Steve fails to find hard evidence to prove Panos is his father. Mihalis steps in and claims the inheritance for himself, declaring that he can pay up for taxes. He intends to sell the beach. Steve then enters a rally competition with Mihalis trying to take the inheritance. Tony gets the parts needed for Steve to repair the Pontiac and race against Mihalis' Porsche 997. The two Germans interrupt the rally and reveal that they have discovered an ancient coin of great archaeological significance at Steve's beach, but Apollo swallowed it. If the coin is retrieved and delivered to the authorities, the beach becomes an archaeological site and cannot be exploited or sold. Mihalis and Steve abandon the race, search for and fight over the coin.

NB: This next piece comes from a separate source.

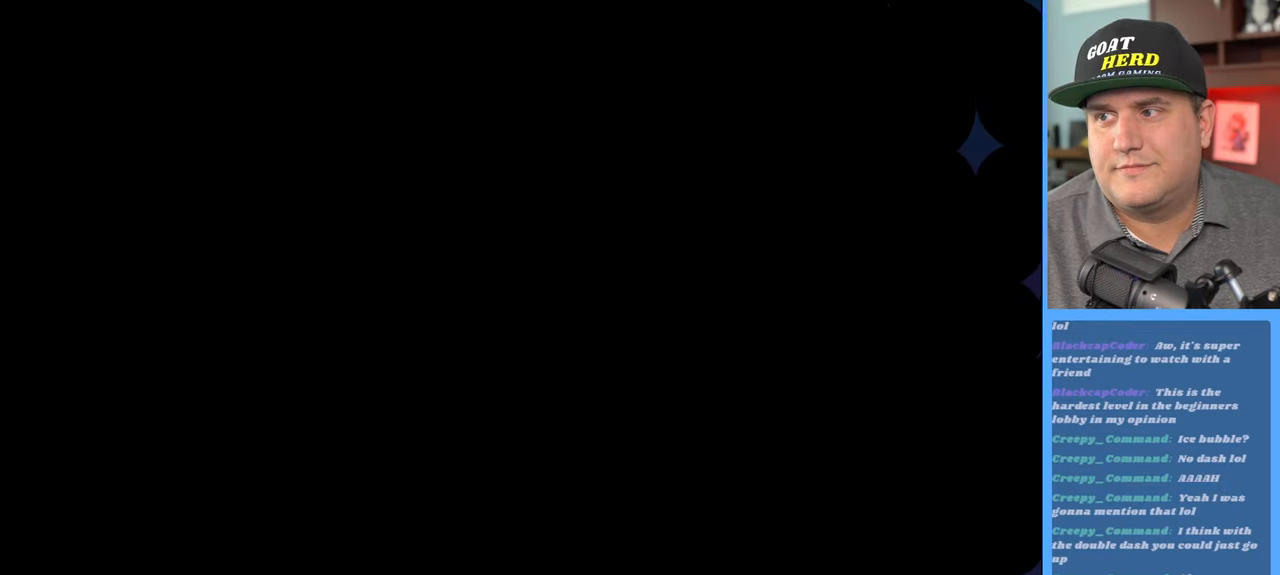
{"buttons": ["R2"], "left_stick": "center", "right_stick": "center", "events": []}
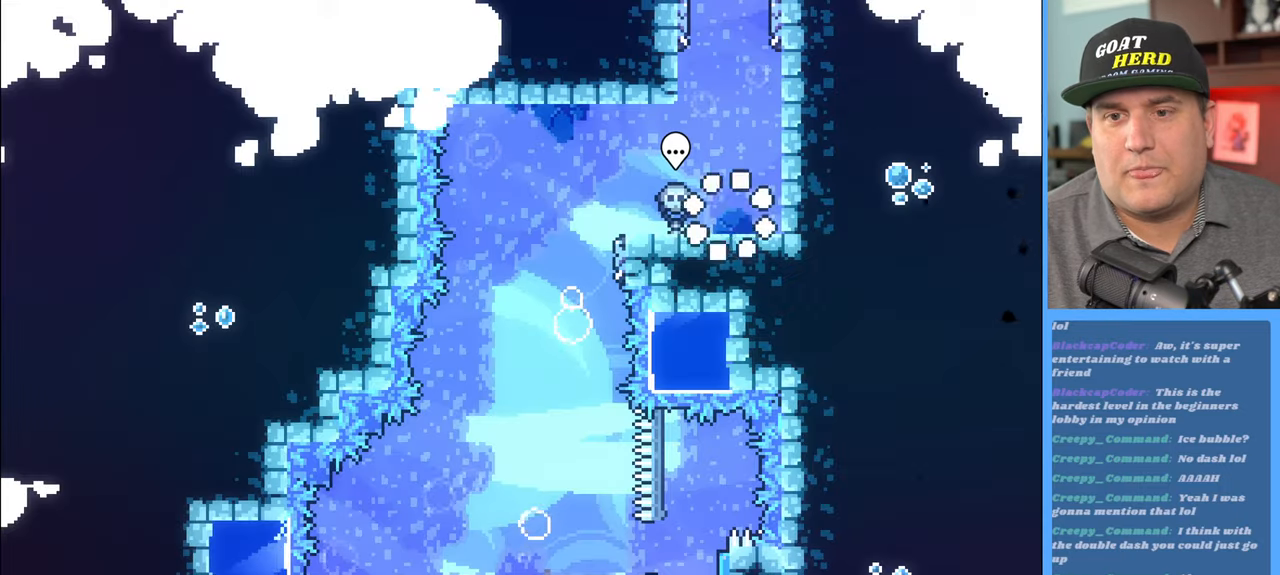
{"buttons": ["R2"], "left_stick": "left", "right_stick": "center", "events": [[200, "left_stick", "left"]]}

At the last moment, Zoe steps in and delivers documents proving Panos was Steve's biological father. Steve gets the inheritance and gives up the beach to become a historical site named "Apollo" after the goat, Zoe is finally free from Mihalis' grasp and the film ends with the people of the island singing Down Under by Men at Work.

==Cast==
- Nick Giannopoulos as Steve Karamitsis
- Vince Colosimo as Frank
- Zeta Makrypoulia as Zoe
- Costas Kilias as Tony the Yugoslav (or Tony the Cretan)
- Alex Dimitriades as Mihalis
- Kevin Sorbo as Pierluigi
- Cosima Coppola as Enza
- Dimitris Starovas as Tzimis
- Galini Tseva as Voula
- Xander Allanous as Stavros
- Tony Nikolakopoulos as Theo
- Thomas Heyne as Otto
- Mario Hertel as Dieter

==Reception==
The film has received mixed reviews. Review aggregate Rotten Tomatoes reports that 42% of critics have given the film a positive review based on 9 reviews, with an average score of 5.1/10.

On At the Movies film critics Margaret Pomeranz and David Stratton both gave the film a negative review, awarding it 2.5 and 2 stars out of five respectively.

Shaun Micallef was known to use the movie as a running joke.

==Sequel==
A third film, Wog Boys Forever, began production in 2021 and was released on 10 October 2022.